Additional studies performed by our groups further revealed that the presence (i.e. expression) of ACSL4 in certain different breast cancer cell lines determines their sensitivity towards ferroptosis susceptibility. This was found to be particularly valid for tumor cells which are hard to treat by standard chemotherapy like the so-called triple-negative breast cancer cells (Fig.2). Treatment of these cells with ferroptosis-inducing agents effectively killed the cells in contrast to breast cancer cells which do not express ACSL4. This is a highly remarkable finding as the expression of ACSL4 in tumor biopsies, prior to treatment of patients with chemotherapy, may be used in future patient stratification when making the decision which sort of treatment regimen has the potential to efficiently eliminate the tumor in the body.

Figure 2

Conclusively, our discoveries presented in both publications provide previously unrecognized insights into the mechanistic role of specific lipid peroxidation and the essential players involved in ferroptotic cell death. Yet future studies are still warranted to further explain how specific peroxides in lipids indeed cause cell destruction and death and what the suspected role of iron in this context is. Yet, the implications of the findings presented here are manifold. For instance, the recognition that a small set of oxidized phospholipids steers the ferroptotic death process might be exploited in terms of its potential to be used as a marker (i.e. biomarker) for certain ferroptosis-related degenerative diseases. Considering the potential to pharmacologically manipulate ferroptosis by blocking ACSL4 might present a valuable target for novel therapies. Notably, existing and yet to be developed ACSL4-specific inhibitors might be used in the context of disease conditions, where the early and massive loss of cells causes organ dysfunction and even death. This might be particularly relevant for neurodegenerative diseases, such as Alzheimer’s, Huntington’s and amyotrophic lateral sclerosis (ALS), where neuronal cell loss eventually causes massive brain damage and death of affected patients.
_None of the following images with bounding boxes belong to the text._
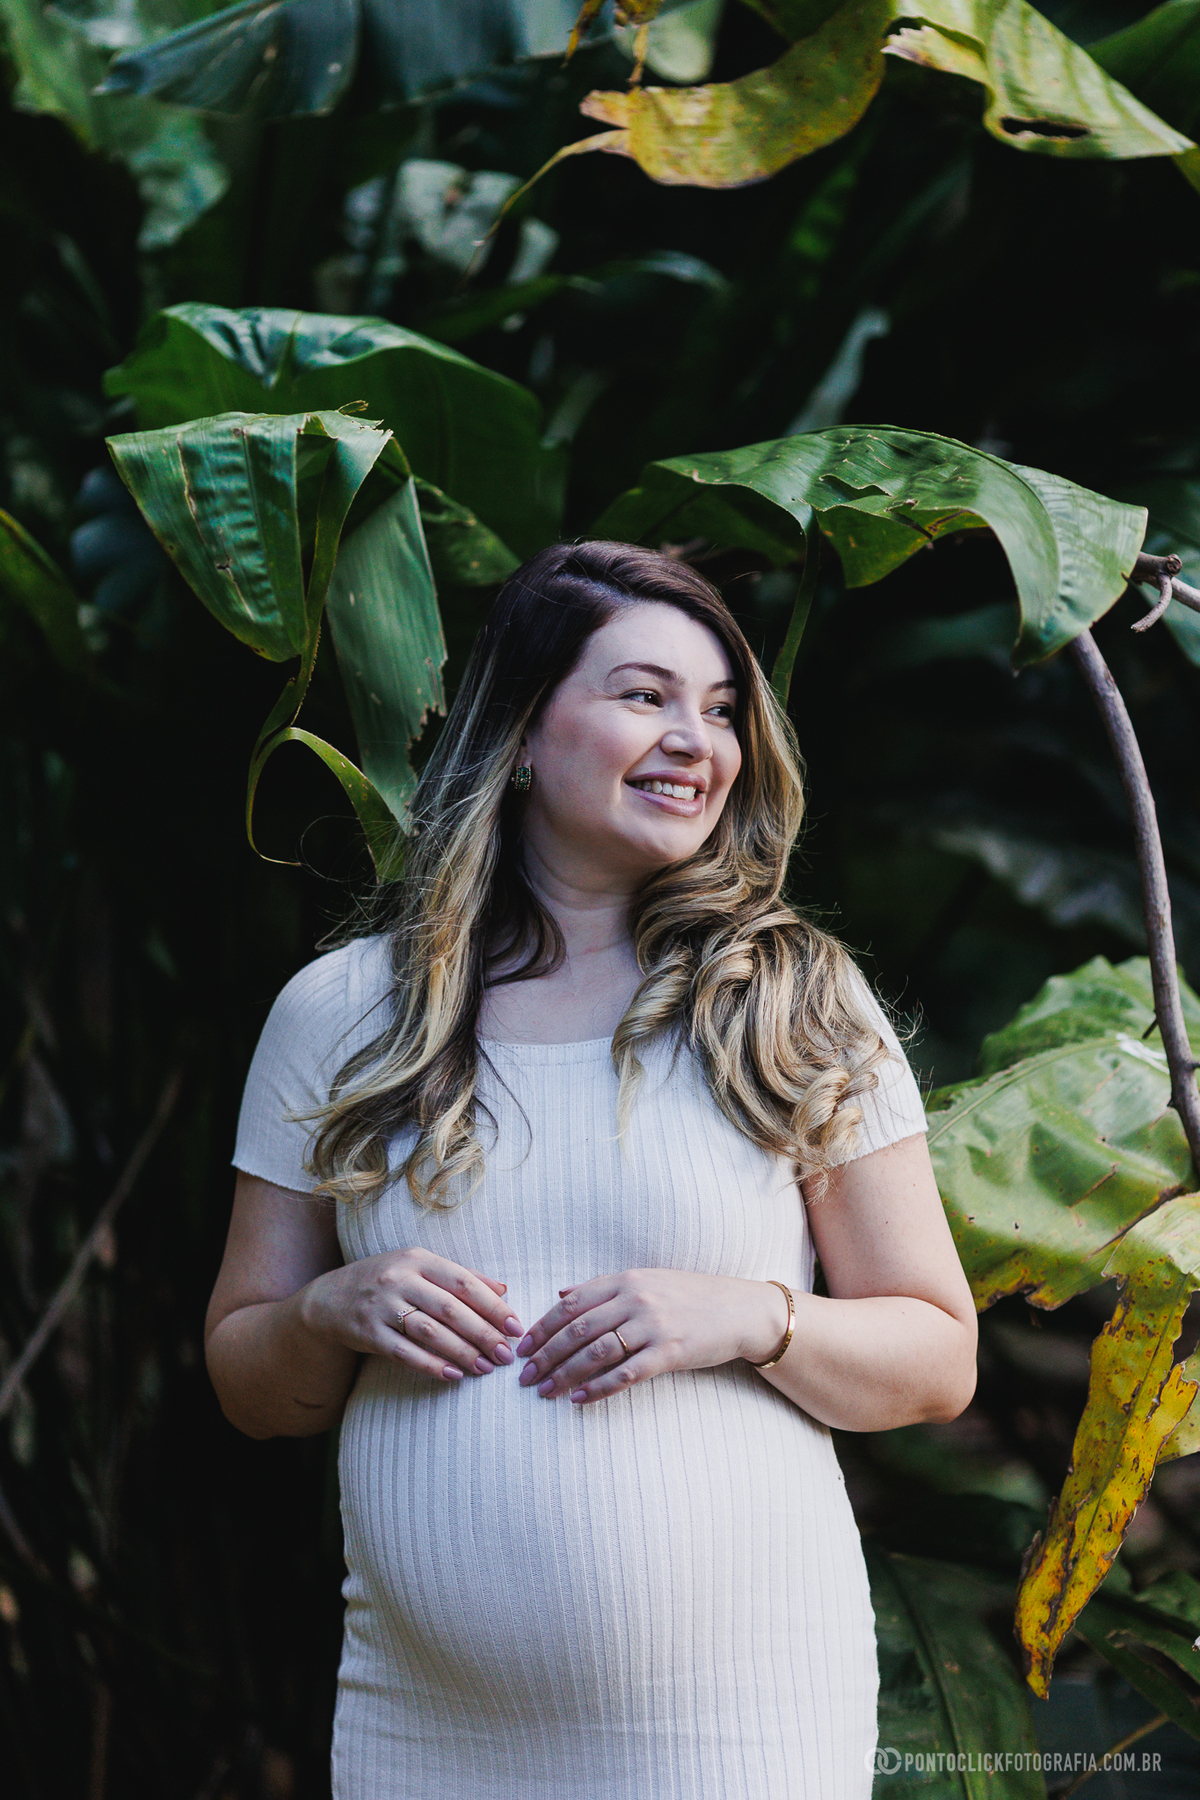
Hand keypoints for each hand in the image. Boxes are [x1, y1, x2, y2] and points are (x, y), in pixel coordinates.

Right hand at [299, 1248, 522, 1383]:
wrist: (330, 1299)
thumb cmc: (387, 1281)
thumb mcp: (420, 1268)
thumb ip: (461, 1276)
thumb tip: (503, 1289)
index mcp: (417, 1259)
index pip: (464, 1282)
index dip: (493, 1306)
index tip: (515, 1327)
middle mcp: (399, 1279)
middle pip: (451, 1309)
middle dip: (483, 1334)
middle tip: (506, 1355)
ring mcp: (382, 1306)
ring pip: (430, 1332)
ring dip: (462, 1353)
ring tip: (485, 1368)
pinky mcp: (368, 1333)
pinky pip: (405, 1353)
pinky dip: (432, 1366)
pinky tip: (454, 1375)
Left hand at [516, 1269, 788, 1404]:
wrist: (739, 1310)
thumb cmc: (690, 1296)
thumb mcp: (645, 1280)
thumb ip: (602, 1287)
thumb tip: (560, 1292)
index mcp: (625, 1279)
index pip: (571, 1304)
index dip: (541, 1327)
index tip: (521, 1347)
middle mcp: (636, 1299)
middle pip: (576, 1329)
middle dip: (545, 1354)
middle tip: (524, 1376)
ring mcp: (653, 1325)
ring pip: (595, 1353)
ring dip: (564, 1374)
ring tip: (544, 1391)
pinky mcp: (670, 1352)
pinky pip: (626, 1373)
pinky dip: (599, 1388)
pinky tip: (579, 1399)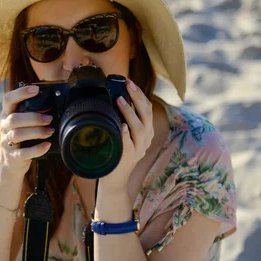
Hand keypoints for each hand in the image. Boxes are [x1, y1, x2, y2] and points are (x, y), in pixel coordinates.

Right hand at [0, 84, 54, 174]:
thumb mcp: (22, 124)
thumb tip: (55, 102)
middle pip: (14, 119)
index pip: (8, 99)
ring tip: (50, 131)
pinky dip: (37, 149)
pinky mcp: (13, 156)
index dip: (21, 93)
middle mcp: (4, 127)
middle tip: (49, 118)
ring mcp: (7, 142)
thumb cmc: (21, 138)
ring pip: (17, 134)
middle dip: (33, 117)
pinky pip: (24, 152)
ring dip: (36, 132)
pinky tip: (47, 145)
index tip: (36, 90)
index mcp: (7, 114)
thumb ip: (31, 113)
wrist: (10, 163)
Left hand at [99, 78, 153, 193]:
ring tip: (120, 100)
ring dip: (130, 113)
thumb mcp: (123, 134)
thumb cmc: (116, 152)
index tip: (129, 81)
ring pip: (140, 129)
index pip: (147, 109)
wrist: (114, 179)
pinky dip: (126, 135)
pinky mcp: (129, 159)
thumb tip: (113, 98)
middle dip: (138, 98)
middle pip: (147, 115)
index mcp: (146, 131)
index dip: (139, 94)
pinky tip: (121, 127)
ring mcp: (138, 150)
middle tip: (128, 85)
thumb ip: (122, 119)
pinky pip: (129, 145)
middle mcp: (146, 139)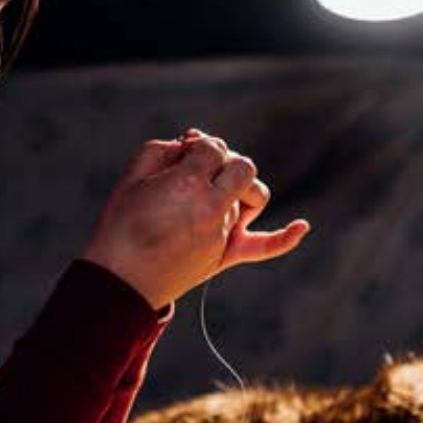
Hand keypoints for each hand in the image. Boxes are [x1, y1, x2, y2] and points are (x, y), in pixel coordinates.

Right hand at [81, 129, 310, 308]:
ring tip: (219, 189)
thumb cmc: (120, 225)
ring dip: (242, 186)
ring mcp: (223, 232)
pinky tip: (302, 226)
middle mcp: (212, 207)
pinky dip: (285, 237)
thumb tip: (189, 142)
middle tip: (197, 171)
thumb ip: (162, 151)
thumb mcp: (131, 178)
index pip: (213, 146)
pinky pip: (264, 246)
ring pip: (253, 196)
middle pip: (242, 167)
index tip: (181, 153)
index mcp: (187, 183)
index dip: (199, 145)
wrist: (121, 280)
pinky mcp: (227, 254)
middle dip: (225, 161)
In fact, a recently performed meta-analysis of patients in Germany treated for more than two years with the type II antidiabetic drug pioglitazone (a glitazone which also inhibits ACSL4 as a side effect) highlighted that patients receiving such medication had a 47% reduced risk of developing dementia relative to nondiabetic patients. Whether this is due to the expected antidiabetic action of pioglitazone or due to its inhibiting effect towards ACSL4 certainly deserves further studies. Finally, the finding that the presence of ACSL4 determines the outcome of chemotherapeutic strategies to eradicate cancer cell growth is highly intriguing.

Hence, ACSL4 expression analysis of tumor biopsies might aid in deciding what kind of treatment has the potential to be productive and yield the desired outcome in patients suffering from cancer, thereby avoiding treating cancer patients with little or even non-effective chemotherapies. While being found to be true for a series of breast cancer cell lines, our findings on ACSL4 provide the rationale to further interrogate whether this holds true for other, still barely treatable tumor entities including pancreatic cancer, liver cancer, ovarian cancer and glioblastoma.